BEGIN

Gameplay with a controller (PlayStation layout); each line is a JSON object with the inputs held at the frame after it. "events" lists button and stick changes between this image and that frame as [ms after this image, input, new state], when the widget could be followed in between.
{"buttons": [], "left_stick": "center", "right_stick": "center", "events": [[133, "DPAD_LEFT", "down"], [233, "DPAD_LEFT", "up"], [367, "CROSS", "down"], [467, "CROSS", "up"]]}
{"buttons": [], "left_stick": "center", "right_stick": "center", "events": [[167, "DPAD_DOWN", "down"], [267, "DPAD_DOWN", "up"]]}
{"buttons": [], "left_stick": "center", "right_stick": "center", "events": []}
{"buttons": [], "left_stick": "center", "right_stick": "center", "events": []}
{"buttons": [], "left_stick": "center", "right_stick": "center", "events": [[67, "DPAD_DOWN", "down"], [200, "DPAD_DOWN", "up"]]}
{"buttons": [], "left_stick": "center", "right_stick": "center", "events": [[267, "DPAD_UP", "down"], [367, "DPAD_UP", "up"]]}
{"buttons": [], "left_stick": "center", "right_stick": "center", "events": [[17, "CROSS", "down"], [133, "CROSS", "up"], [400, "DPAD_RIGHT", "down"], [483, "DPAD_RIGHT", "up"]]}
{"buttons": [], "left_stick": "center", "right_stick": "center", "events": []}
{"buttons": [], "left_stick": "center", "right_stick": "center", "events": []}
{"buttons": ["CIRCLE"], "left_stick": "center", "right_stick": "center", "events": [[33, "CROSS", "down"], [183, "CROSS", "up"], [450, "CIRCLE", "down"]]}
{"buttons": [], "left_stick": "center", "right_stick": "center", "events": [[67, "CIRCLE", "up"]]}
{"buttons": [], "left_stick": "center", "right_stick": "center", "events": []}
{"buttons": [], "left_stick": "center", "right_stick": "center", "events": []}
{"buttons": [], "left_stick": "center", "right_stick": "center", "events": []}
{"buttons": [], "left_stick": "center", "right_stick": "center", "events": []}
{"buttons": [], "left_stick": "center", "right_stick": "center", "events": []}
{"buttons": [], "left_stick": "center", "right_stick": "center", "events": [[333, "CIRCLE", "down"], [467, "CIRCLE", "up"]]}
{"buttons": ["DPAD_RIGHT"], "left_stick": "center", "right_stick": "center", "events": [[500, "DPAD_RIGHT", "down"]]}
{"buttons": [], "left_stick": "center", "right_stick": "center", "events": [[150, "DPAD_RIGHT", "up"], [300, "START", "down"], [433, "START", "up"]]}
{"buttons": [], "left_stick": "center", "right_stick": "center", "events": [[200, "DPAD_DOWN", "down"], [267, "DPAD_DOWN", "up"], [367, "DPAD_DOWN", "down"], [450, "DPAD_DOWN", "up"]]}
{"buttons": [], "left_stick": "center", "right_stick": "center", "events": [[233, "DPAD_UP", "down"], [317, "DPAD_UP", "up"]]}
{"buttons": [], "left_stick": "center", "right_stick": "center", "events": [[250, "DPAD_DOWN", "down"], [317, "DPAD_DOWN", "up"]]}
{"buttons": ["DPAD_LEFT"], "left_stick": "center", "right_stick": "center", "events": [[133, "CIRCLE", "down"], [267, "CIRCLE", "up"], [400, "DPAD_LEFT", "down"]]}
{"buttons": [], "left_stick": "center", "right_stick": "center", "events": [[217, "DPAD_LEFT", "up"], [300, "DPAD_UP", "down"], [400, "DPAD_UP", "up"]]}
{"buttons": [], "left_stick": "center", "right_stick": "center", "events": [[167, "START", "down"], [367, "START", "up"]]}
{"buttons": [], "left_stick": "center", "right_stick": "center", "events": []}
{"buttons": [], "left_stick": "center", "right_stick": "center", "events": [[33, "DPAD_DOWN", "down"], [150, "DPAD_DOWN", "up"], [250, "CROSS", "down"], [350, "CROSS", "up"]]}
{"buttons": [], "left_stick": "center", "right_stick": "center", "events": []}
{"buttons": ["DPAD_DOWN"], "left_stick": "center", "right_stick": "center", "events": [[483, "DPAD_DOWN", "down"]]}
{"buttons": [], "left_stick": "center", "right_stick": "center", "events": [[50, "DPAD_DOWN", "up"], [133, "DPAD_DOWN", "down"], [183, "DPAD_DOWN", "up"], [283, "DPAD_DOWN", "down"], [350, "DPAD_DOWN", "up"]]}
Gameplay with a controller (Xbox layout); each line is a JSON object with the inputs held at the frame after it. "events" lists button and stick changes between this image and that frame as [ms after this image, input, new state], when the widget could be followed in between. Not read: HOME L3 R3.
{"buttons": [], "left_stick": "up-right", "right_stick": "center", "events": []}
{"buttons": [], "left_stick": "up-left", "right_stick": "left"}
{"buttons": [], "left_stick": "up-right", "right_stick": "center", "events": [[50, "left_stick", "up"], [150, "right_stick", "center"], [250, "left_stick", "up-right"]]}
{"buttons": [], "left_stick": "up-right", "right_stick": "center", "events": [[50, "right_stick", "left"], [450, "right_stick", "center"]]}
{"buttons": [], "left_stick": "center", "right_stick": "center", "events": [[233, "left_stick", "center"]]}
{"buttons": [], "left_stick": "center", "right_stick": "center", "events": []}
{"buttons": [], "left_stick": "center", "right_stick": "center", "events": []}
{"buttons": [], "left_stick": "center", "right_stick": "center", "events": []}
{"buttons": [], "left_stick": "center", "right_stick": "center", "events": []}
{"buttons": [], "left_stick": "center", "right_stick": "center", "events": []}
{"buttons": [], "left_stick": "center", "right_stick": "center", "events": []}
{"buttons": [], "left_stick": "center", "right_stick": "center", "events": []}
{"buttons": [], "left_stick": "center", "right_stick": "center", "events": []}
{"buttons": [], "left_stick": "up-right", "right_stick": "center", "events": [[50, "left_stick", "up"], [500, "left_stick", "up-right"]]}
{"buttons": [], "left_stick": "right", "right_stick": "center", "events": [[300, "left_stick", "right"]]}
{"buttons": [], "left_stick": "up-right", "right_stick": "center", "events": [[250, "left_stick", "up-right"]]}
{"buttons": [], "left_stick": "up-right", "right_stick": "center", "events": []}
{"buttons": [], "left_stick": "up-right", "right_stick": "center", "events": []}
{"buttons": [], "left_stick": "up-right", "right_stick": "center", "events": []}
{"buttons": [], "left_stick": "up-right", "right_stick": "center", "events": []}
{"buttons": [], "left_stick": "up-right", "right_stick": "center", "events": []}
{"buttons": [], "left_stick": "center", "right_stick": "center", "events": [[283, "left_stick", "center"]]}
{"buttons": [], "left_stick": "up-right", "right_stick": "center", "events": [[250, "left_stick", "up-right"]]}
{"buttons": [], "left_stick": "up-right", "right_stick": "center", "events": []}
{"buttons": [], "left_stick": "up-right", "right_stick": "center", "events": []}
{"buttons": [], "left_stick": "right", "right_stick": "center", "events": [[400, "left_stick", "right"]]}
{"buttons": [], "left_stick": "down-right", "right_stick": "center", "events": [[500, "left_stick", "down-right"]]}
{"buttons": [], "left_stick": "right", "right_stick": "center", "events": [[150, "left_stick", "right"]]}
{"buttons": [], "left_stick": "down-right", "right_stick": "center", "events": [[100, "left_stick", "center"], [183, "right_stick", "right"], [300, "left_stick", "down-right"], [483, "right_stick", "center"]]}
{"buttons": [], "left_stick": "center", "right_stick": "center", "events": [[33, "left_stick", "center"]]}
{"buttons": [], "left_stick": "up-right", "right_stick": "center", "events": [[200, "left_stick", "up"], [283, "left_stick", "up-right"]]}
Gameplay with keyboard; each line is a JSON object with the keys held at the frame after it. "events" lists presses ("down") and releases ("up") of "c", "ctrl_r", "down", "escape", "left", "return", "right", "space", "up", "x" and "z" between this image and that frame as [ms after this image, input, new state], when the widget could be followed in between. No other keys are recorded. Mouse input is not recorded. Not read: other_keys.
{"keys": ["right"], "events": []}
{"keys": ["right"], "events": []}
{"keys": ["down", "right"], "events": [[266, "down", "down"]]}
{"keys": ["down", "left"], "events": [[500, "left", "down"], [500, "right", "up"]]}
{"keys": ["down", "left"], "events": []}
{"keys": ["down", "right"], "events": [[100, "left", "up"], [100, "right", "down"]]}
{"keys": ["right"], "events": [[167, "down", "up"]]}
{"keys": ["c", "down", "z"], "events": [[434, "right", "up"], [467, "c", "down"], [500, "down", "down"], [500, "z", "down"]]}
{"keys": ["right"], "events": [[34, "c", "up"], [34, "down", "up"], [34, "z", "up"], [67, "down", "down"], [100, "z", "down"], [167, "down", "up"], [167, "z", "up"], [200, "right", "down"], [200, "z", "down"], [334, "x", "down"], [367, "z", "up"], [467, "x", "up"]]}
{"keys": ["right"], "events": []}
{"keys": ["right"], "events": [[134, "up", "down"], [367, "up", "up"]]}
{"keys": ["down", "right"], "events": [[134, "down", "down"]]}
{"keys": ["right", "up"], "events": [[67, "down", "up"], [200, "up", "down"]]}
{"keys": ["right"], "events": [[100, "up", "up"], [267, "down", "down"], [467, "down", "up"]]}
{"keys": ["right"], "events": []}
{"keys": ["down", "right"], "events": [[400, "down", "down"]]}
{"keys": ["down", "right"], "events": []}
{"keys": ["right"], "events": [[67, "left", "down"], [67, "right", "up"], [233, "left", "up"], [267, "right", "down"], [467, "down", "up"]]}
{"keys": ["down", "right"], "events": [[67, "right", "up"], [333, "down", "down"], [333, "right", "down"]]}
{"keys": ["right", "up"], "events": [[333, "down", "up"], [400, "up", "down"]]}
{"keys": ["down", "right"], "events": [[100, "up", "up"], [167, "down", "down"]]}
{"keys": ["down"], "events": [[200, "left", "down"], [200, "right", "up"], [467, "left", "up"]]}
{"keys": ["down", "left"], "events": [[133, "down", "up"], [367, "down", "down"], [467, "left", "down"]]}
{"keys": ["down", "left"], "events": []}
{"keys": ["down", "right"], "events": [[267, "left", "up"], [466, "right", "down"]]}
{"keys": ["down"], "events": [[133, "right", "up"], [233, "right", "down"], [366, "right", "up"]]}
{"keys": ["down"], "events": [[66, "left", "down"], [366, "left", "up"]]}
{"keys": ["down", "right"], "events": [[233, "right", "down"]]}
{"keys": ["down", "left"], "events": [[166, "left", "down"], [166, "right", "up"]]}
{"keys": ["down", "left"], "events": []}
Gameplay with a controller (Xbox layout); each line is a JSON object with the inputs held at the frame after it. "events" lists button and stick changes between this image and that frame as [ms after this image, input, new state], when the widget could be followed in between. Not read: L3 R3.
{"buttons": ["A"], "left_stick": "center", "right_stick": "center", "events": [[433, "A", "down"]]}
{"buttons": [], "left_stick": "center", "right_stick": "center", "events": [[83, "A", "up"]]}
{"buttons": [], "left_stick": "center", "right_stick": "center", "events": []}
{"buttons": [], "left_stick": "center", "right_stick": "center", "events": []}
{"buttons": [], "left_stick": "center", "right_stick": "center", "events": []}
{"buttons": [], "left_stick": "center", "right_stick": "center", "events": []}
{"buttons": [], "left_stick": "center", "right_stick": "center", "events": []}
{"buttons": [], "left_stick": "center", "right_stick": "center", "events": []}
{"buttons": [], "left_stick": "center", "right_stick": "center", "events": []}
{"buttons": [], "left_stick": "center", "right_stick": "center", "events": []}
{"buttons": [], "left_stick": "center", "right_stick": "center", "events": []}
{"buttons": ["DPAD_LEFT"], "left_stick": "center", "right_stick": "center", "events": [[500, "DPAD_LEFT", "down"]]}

END

WHAT THE EXERCISE ASKS:
Read through the entries and copy each line in which "could" appears.

EXERCISE SOLUTION:
Gameplay with a controller (PlayStation layout); each line is a JSON object with the inputs held at the frame after it. "events" lists button and stick changes between this image and that frame as [ms after this image, input, new state], when the widget could be followed in between.
Gameplay with a controller (Xbox layout); each line is a JSON object with the inputs held at the frame after it. "events" lists button and stick changes between this image and that frame as [ms after this image, input, new state], when the widget could be followed in between. Not read: HOME L3 R3.
Gameplay with keyboard; each line is a JSON object with the keys held at the frame after it. "events" lists presses ("down") and releases ("up") of "c", "ctrl_r", "down", "escape", "left", "return", "right", "space", "up", "x" and "z" between this image and that frame as [ms after this image, input, new state], when the widget could be followed in between. No other keys are recorded. Mouse input is not recorded. Not read: other_keys.
Gameplay with a controller (Xbox layout); each line is a JSON object with the inputs held at the frame after it. "events" lists button and stick changes between this image and that frame as [ms after this image, input, new state], when the widget could be followed in between. Not read: L3 R3.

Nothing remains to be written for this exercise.